«Mais attends, dit-il à Baron; M. Corneille doit venir dîner avec nous aujourd’hui, tu lui en demanderas l’explication.»
Dès que Corneille arrive, le jeune Baron lui saute au cou, selon son habitude, car il l’aimait beaucoup, et lui soumet ensuite les quatre vers dont le sens lui échappait.
Corneille les examine durant quelques instants, puis:
«Ma foi, dit-il, j’avoue que je ne les entends pas trop bien non plus; mais récite-les tout de même: tel qui ne les entendra pas les admirera.» (Cf. le Musée des familles, 1er août 1897; et Edmond Guérard, ouvrage cité, t. I, p. 504.)[18]

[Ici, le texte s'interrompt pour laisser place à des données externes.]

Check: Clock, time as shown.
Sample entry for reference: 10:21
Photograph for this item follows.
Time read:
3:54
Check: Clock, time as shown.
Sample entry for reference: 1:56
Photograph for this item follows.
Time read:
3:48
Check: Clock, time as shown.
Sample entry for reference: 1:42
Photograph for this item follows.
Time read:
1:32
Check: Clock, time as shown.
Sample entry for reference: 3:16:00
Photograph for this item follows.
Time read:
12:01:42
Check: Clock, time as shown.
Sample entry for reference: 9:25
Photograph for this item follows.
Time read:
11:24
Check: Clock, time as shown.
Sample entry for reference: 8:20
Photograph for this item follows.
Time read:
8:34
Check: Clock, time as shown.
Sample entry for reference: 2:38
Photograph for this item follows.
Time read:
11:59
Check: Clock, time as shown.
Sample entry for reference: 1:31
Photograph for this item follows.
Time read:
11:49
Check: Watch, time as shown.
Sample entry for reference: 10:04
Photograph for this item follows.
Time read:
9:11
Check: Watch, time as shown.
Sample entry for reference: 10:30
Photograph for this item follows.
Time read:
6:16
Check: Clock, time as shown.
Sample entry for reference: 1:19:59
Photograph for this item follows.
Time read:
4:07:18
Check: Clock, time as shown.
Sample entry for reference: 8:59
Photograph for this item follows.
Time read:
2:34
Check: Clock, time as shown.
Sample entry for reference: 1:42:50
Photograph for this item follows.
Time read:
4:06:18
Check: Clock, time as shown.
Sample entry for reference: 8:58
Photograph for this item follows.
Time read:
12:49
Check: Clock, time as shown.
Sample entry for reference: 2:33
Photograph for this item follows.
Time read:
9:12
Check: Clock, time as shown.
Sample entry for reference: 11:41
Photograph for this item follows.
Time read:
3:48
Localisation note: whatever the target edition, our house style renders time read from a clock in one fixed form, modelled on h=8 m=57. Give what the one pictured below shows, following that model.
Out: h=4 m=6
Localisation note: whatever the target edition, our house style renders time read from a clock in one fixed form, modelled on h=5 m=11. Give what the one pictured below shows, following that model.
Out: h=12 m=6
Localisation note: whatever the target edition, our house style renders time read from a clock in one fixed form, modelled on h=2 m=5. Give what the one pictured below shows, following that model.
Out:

De même Klopstock, dans sa vieillesse, ne comprenait plus bien tous les vers de sa Messiade:
«Il faut que je commence un chant pour le comprendre, déclarait-il un jour. Si je le prends dans le courant, je ne retrouve plus le sens, et je suis obligé de remonter, pour ressaisir mon idée.» (Cf. Sainte-Beuve, Chateaubriand et son groupe littéraire, t. II, p. 182, note 1.)
Et n’a-t-on pas attribué à Victor Hugo cette plaisante réponse:
«Lorsque j’ai écrit ces vers, il n’y avait que Dieu et moi pour les comprendre. Aujourd’hui, il n’y a plus que Dieu.» (Cf. Émile Deschanel, Le Romantisme des classiques, t. I, p. 226).